§ Problem to work on:
Pictures are not part of the copy; repeat everything else in the records exactly.

Records shown below:

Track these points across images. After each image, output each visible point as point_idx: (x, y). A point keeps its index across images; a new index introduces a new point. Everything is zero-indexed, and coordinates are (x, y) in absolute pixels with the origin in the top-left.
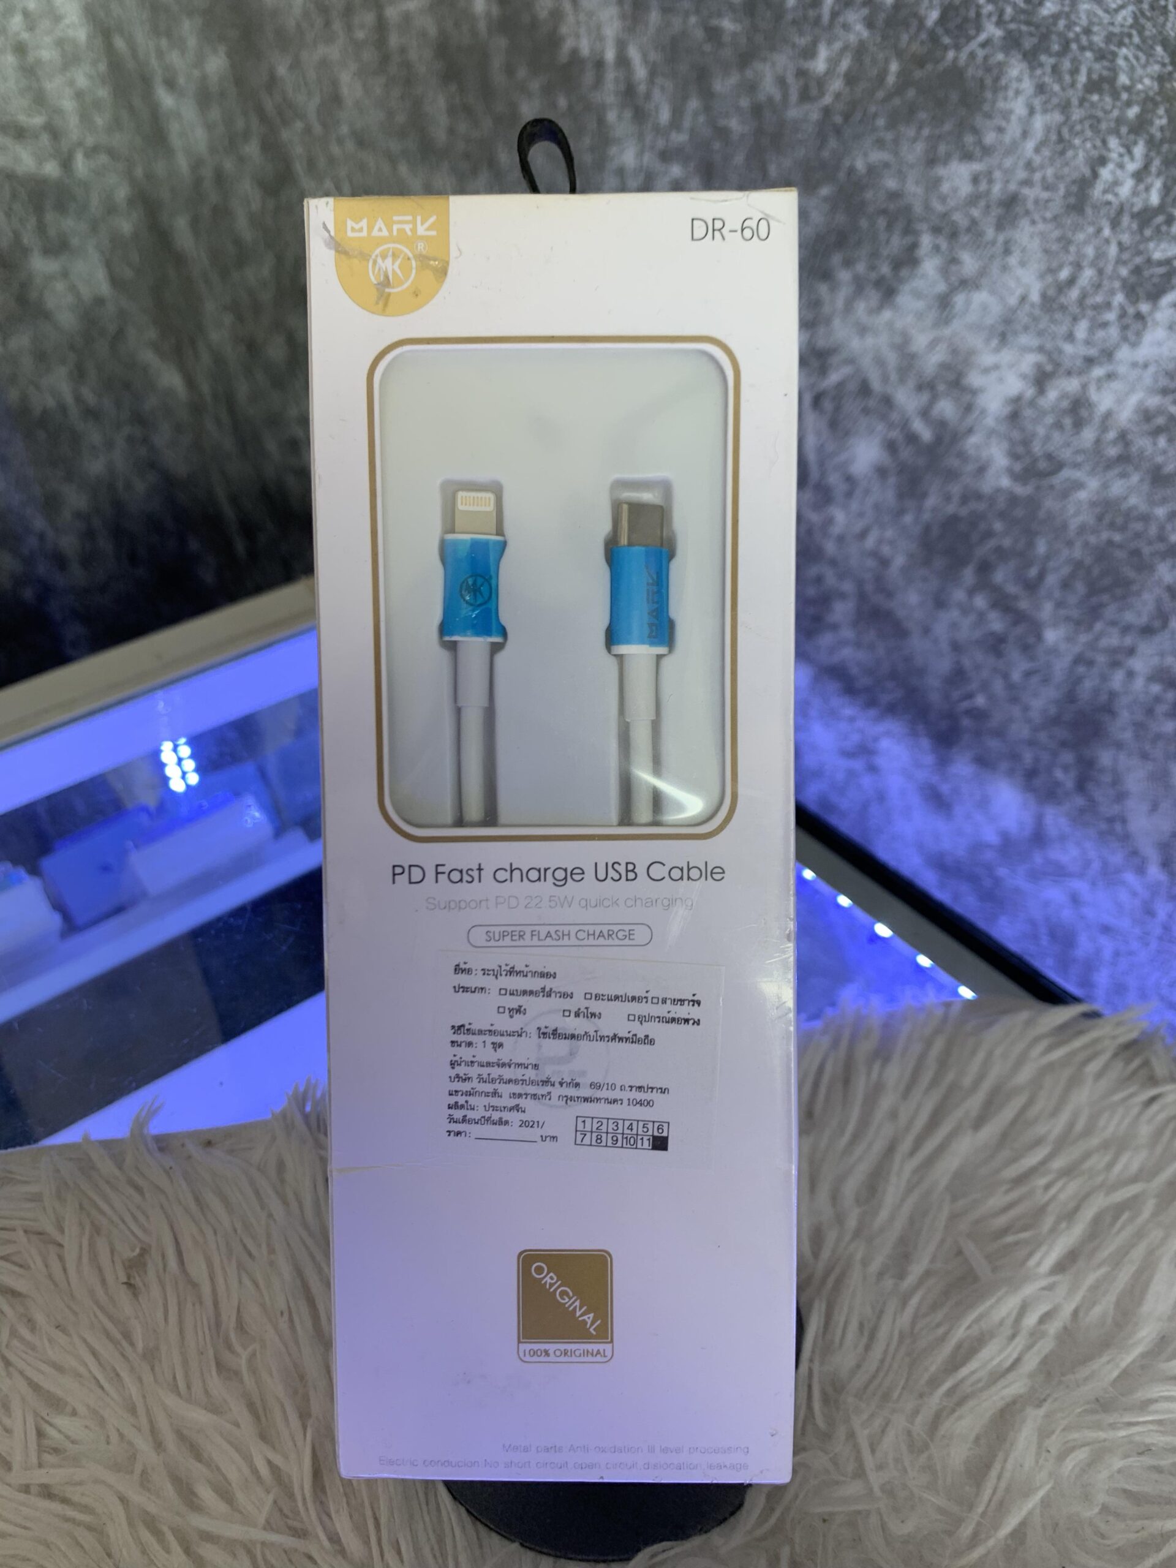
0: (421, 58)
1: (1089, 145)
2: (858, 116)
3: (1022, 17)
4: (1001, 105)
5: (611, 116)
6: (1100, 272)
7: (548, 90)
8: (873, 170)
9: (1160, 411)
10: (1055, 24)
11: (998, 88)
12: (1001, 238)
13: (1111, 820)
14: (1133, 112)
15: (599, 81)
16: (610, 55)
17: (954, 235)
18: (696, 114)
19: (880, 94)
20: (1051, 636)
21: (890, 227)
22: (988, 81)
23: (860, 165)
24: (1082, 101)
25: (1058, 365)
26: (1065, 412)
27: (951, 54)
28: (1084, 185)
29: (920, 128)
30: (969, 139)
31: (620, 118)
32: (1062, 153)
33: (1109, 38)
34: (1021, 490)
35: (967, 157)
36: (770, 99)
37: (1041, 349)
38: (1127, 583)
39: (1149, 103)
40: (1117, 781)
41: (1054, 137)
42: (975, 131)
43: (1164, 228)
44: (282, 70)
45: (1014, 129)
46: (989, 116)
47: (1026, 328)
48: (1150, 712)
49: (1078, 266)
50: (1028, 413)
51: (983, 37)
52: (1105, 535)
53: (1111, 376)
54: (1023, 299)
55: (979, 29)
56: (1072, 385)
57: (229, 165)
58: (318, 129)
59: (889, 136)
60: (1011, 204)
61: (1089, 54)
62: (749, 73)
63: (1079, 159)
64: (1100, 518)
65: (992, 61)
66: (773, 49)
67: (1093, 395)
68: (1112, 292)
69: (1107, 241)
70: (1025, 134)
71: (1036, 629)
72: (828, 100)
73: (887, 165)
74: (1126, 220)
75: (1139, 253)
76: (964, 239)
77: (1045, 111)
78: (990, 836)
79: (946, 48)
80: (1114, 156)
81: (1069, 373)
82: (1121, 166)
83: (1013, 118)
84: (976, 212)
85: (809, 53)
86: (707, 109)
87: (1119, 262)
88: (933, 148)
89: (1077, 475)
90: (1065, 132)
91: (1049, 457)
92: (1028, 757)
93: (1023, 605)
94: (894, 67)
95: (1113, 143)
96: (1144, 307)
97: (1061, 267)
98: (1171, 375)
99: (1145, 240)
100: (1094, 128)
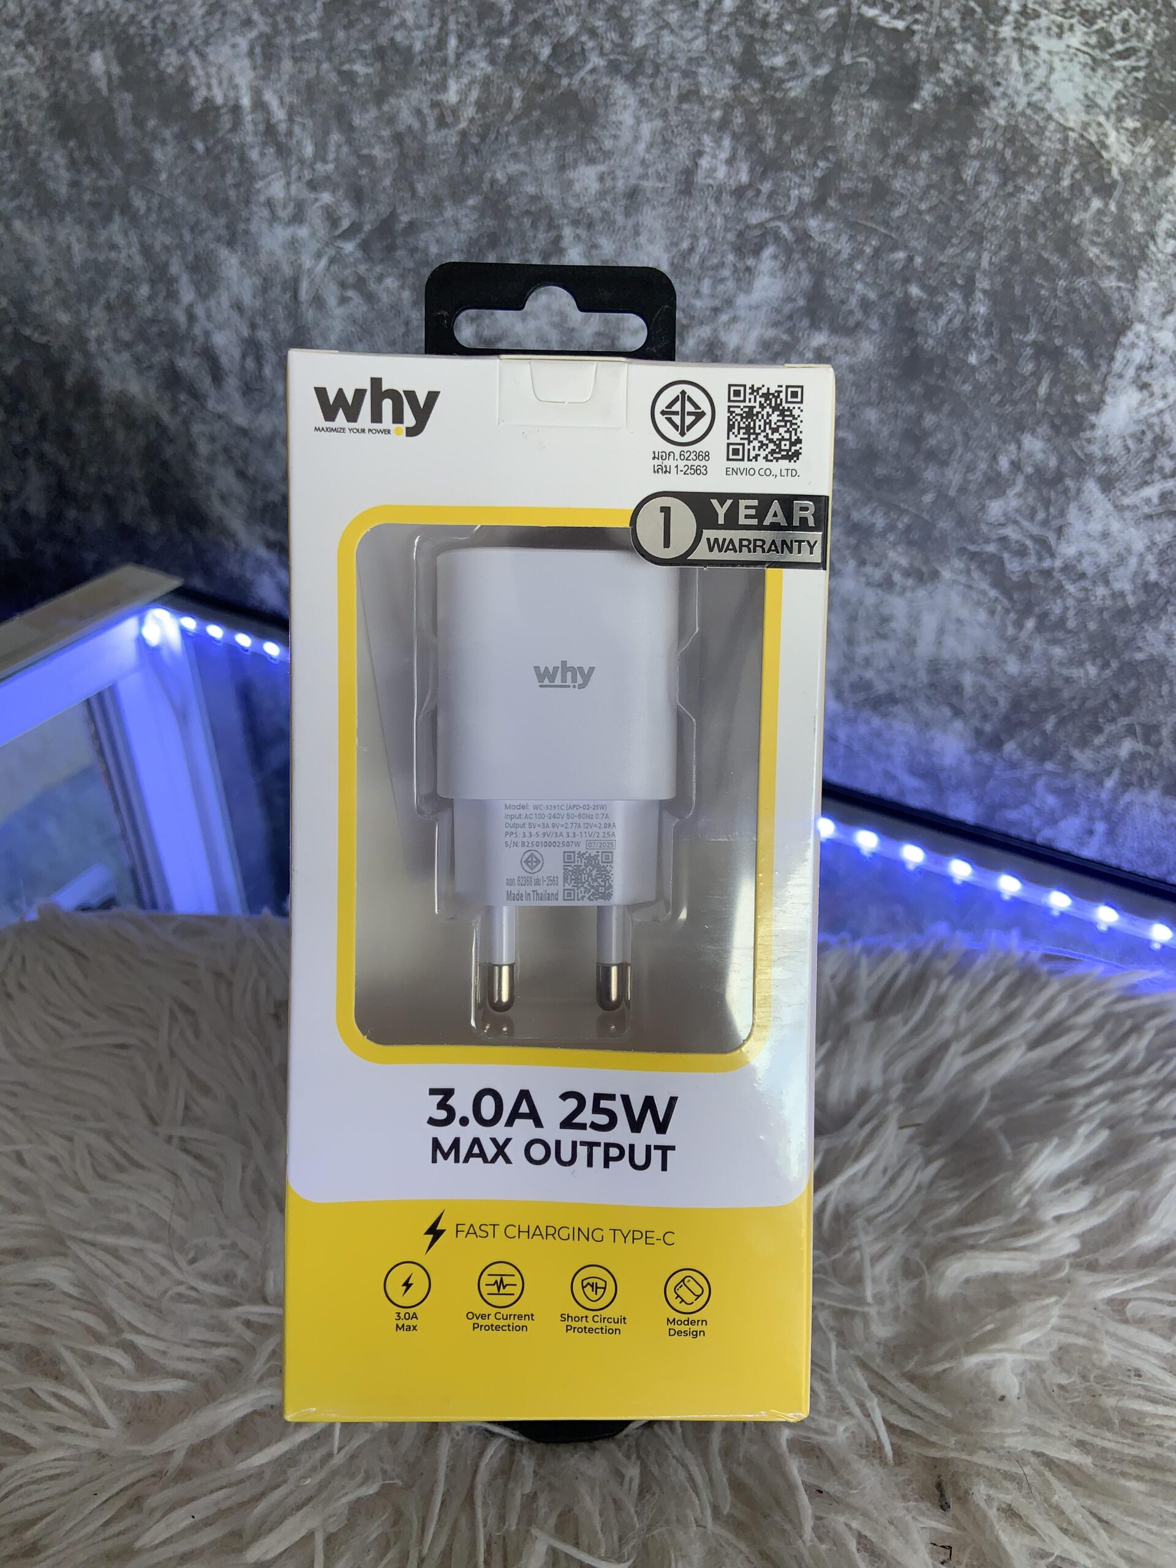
0: (32, 119)
1: (687, 142)
2: (492, 136)
3: (619, 50)
4: (613, 118)
6: (713, 239)
7: (182, 137)
8: (510, 179)
9: (775, 339)
10: (645, 54)
11: (608, 104)
12: (630, 223)
14: (717, 114)
15: (236, 125)
16: (246, 101)
17: (590, 226)
18: (339, 146)
19: (509, 117)
21: (534, 226)
22: (600, 101)
23: (500, 176)
24: (677, 109)
25: (692, 318)
27: (565, 82)
28: (689, 173)
29: (547, 143)
30: (591, 147)
31: (262, 155)
32: (667, 151)
33: (690, 60)
35: (591, 161)
36: (410, 127)
39: (728, 107)
41: (659, 139)
42: (595, 140)
43: (755, 200)
45: (626, 136)
46: (604, 127)
49: (695, 237)
51: (589, 66)
53: (734, 319)
55: (585, 60)
59: (523, 149)
60: (633, 194)
61: (676, 75)
62: (386, 108)
65: (600, 85)
66: (405, 86)
67: (724, 337)
68: (725, 254)
69: (713, 215)
70: (636, 139)
72: (463, 124)
73: (524, 174)
74: (726, 197)
75: (739, 221)
76: (600, 227)
77: (650, 117)
79: (560, 76)
80: (707, 149)
81: (702, 323)
82: (714, 156)
83: (623, 127)
84: (605, 205)
85: (441, 86)
86: (350, 141)
87: (727, 230)
88: (563, 157)
90: (669, 135)
94: (518, 94)
95: (707, 139)
96: (750, 262)
97: (681, 239)
98: (778, 311)
99: (743, 210)
100: (690, 128)
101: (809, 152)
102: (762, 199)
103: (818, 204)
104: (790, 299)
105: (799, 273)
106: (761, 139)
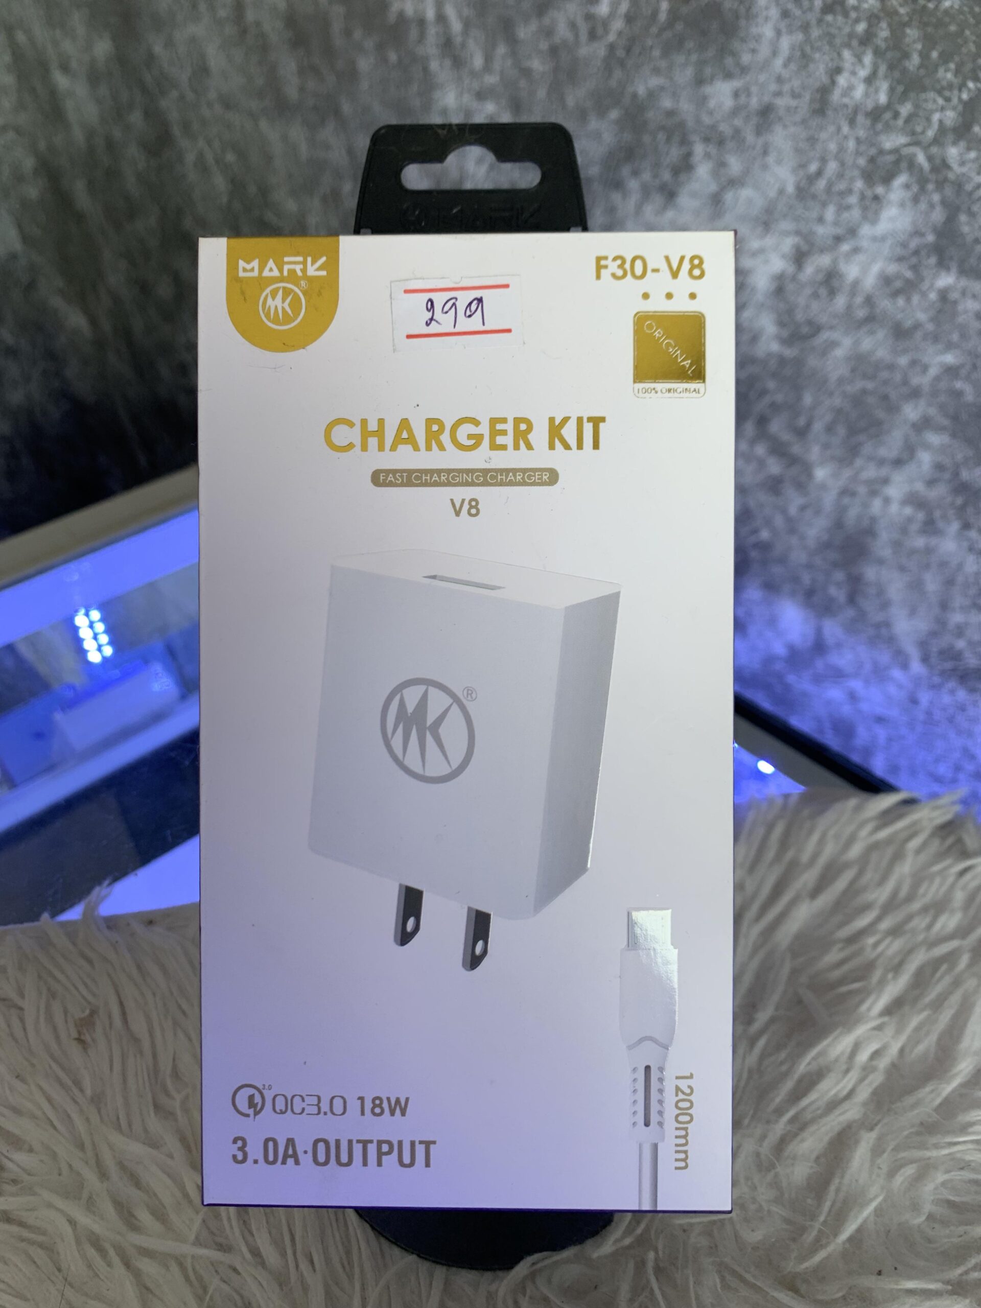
0: (273, 29)
1: (827, 58)
2: (637, 49)
4: (754, 30)
5: (434, 65)
6: (842, 164)
7: (380, 47)
8: (652, 95)
9: (898, 276)
11: (750, 16)
12: (760, 142)
13: (878, 626)
14: (861, 27)
15: (422, 38)
17: (721, 142)
18: (504, 59)
19: (654, 30)
20: (820, 474)
21: (669, 140)
22: (742, 10)
23: (641, 90)
24: (820, 21)
25: (811, 244)
26: (821, 284)
28: (824, 92)
29: (689, 56)
30: (729, 61)
31: (441, 66)
32: (805, 67)
34: (789, 353)
35: (728, 76)
36: (564, 41)
37: (798, 233)
38: (879, 423)
39: (873, 19)
40: (881, 592)
41: (799, 53)
42: (733, 54)
43: (892, 122)
44: (158, 49)
45: (764, 51)
46: (743, 40)
47: (785, 216)
48: (904, 531)
49: (823, 161)
50: (790, 287)
52: (859, 384)
53: (856, 250)
54: (781, 192)
56: (825, 260)
57: (117, 134)
58: (190, 96)
59: (663, 64)
60: (766, 113)
62: (546, 21)
63: (819, 71)
64: (853, 370)
67: (843, 267)
68: (852, 180)
69: (846, 137)
70: (775, 53)
71: (807, 469)
72: (612, 37)
73: (662, 88)
74: (860, 119)
75: (872, 145)
76: (730, 145)
77: (790, 32)
78: (779, 649)
80: (848, 65)
81: (822, 251)
82: (854, 73)
83: (764, 40)
84: (738, 122)
86: (514, 53)
87: (858, 153)
88: (700, 71)
89: (835, 335)
90: (808, 49)
91: (810, 323)
92: (806, 579)
93: (796, 449)
94: (664, 6)
95: (847, 54)
96: (880, 190)
97: (810, 162)
98: (904, 245)
99: (877, 134)
100: (830, 43)
101: (957, 72)
102: (900, 122)
103: (962, 131)
104: (917, 233)
105: (932, 206)
106: (906, 56)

End of Records shown.

§ Solved exercise:
Track these points across images. After each image, output each visible point as point_idx: (x, y). A point keeps its index across images; a new index introduces a new point. Everything is zero-indexed, and coordinates are (x, y) in absolute pixels with the origin in the top-left.
0: (421, 58)
1: (1089, 145)
2: (858, 116)
3: (1022, 17)
4: (1001, 105)
5: (611, 116)
6: (1100, 272)
7: (548, 90)
8: (873, 170)
9: (1160, 411)
10: (1055, 24)
11: (998, 88)
12: (1001, 238)
13: (1111, 820)
14: (1133, 112)
15: (599, 81)
16: (610, 55)
17: (954, 235)
18: (696, 114)
19: (880, 94)
20: (1051, 636)
21: (890, 227)
22: (988, 81)
23: (860, 165)
24: (1082, 101)
25: (1058, 365)
26: (1065, 412)
27: (951, 54)
28: (1084, 185)
29: (920, 128)
30: (969, 139)
31: (620, 118)
32: (1062, 153)
33: (1109, 38)
34: (1021, 490)
35: (967, 157)
36: (770, 99)
37: (1041, 349)
38: (1127, 583)
39: (1149, 103)
40: (1117, 781)
41: (1054, 137)
42: (975, 131)
43: (1164, 228)
44: (282, 70)
45: (1014, 129)
46: (989, 116)
47: (1026, 328)
48: (1150, 712)
49: (1078, 266)
50: (1028, 413)
51: (983, 37)
52: (1105, 535)
53: (1111, 376)
54: (1023, 299)
55: (979, 29)
56: (1072, 385)
57: (229, 165)
58: (318, 129)
59: (889, 136)
60: (1011, 204)
61: (1089, 54)
62: (749, 73)
63: (1079, 159)
64: (1100, 518)
65: (992, 61)
66: (773, 49)
67: (1093, 395)
68: (1112, 292)
69: (1107, 241)
70: (1025, 134)
71: (1036, 629)
72: (828, 100)
73: (887, 165)
74: (1126, 220)
75: (1139, 253)
76: (964, 239)
77: (1045, 111)
78: (990, 836)
79: (946, 48)
80: (1114, 156)
81: (1069, 373)
82: (1121, 166)
83: (1013, 118)
84: (976, 212)
85: (809, 53)
86: (707, 109)
87: (1119, 262)
88: (933, 148)
89: (1077, 475)
90: (1065, 132)
91: (1049, 457)
92: (1028, 757)
93: (1023, 605)
94: (894, 67)
95: (1113, 143)
96: (1144, 307)
97: (1061, 267)
98: (1171, 375)
99: (1145, 240)
100: (1094, 128)
0: (32, 119)
1: (687, 142)
2: (492, 136)
3: (619, 50)
4: (613, 118)
6: (713, 239)
7: (182, 137)
8: (510, 179)
9: (775, 339)
10: (645, 54)
11: (608, 104)
12: (630, 223)
14: (717, 114)
15: (236, 125)
16: (246, 101)
17: (590, 226)
18: (339, 146)
19: (509, 117)
21: (534, 226)
22: (600, 101)
23: (500, 176)
24: (677, 109)
25: (692, 318)
27: (565, 82)
28: (689, 173)
29: (547, 143)
30: (591, 147)
31: (262, 155)
32: (667, 151)
33: (690, 60)
35: (591, 161)
36: (410, 127)
39: (728, 107)
41: (659, 139)
42: (595, 140)
43: (755, 200)
45: (626, 136)
46: (604, 127)
49: (695, 237)
51: (589, 66)
53: (734, 319)
55: (585, 60)
59: (523, 149)
60: (633, 194)
61: (676, 75)
62: (386, 108)
65: (600, 85)
66: (405, 86)
67: (724, 337)
68: (725, 254)
69: (713, 215)
70: (636, 139)
72: (463, 124)
73: (524, 174)
74: (726, 197)
75: (739, 221)
76: (600, 227)
77: (650, 117)
79: (560, 76)
80: (707, 149)
81: (702, 323)
82: (714, 156)
83: (623, 127)
84: (605, 205)
85: (441, 86)
86: (350, 141)
87: (727, 230)
88: (563, 157)
90: (669, 135)
94: (518, 94)
95: (707, 139)
96: (750, 262)
97: (681, 239)
98: (778, 311)
99: (743, 210)
100: (690, 128)
101: (809, 152)
102: (762, 199)
103: (818, 204)
104: (790, 299)
105: (799, 273)
106: (761, 139)
0: (273, 29)
1: (827, 58)
2: (637, 49)
4: (754, 30)
5: (434, 65)
6: (842, 164)
7: (380, 47)
8: (652, 95)
9: (898, 276)
11: (750, 16)
12: (760, 142)
13: (878, 626)
14: (861, 27)
15: (422, 38)
17: (721, 142)
18: (504, 59)
19: (654, 30)
20: (820, 474)
21: (669, 140)
22: (742, 10)
23: (641, 90)
24: (820, 21)
25: (811, 244)
26: (821, 284)
28: (824, 92)
29: (689, 56)
30: (729, 61)
31: (441, 66)
32: (805, 67)
34: (789, 353)
35: (728, 76)
36: (564, 41)
37: (798, 233)
38: (879, 423)
39: (873, 19)
40: (881, 592)
41: (799, 53)
42: (733, 54)
43: (892, 122)
44: (158, 49)
45: (764, 51)
46: (743, 40)
47: (785, 216)
48: (904, 531)
49: (823, 161)
50: (790, 287)
52: (859, 384)
53: (856, 250)
54: (781, 192)
56: (825, 260)
57: (117, 134)
58: (190, 96)
59: (663, 64)
60: (766, 113)
62: (546, 21)
63: (819, 71)
64: (853, 370)
67: (843, 267)
68: (852, 180)
69: (846, 137)
70: (775, 53)
71: (807, 469)
72: (612, 37)
73: (662, 88)
74: (860, 119)
75: (872, 145)
76: (730, 145)
77: (790, 32)
78: (779, 649)
80: (848, 65)
81: (822, 251)
82: (854, 73)
83: (764, 40)
84: (738, 122)
86: (514, 53)
87: (858, 153)
88: (700, 71)
89: (835, 335)
90: (808, 49)
91: (810, 323)
92: (806, 579)
93: (796, 449)
94: (664, 6)
95: (847, 54)
96: (880, 190)
97: (810, 162)
98: (904, 245)
99: (877, 134)
100: (830, 43)
101: (957, 72)
102: (900, 122)
103: (962, 131)
104: (917, 233)
105: (932, 206)
106: (906, 56)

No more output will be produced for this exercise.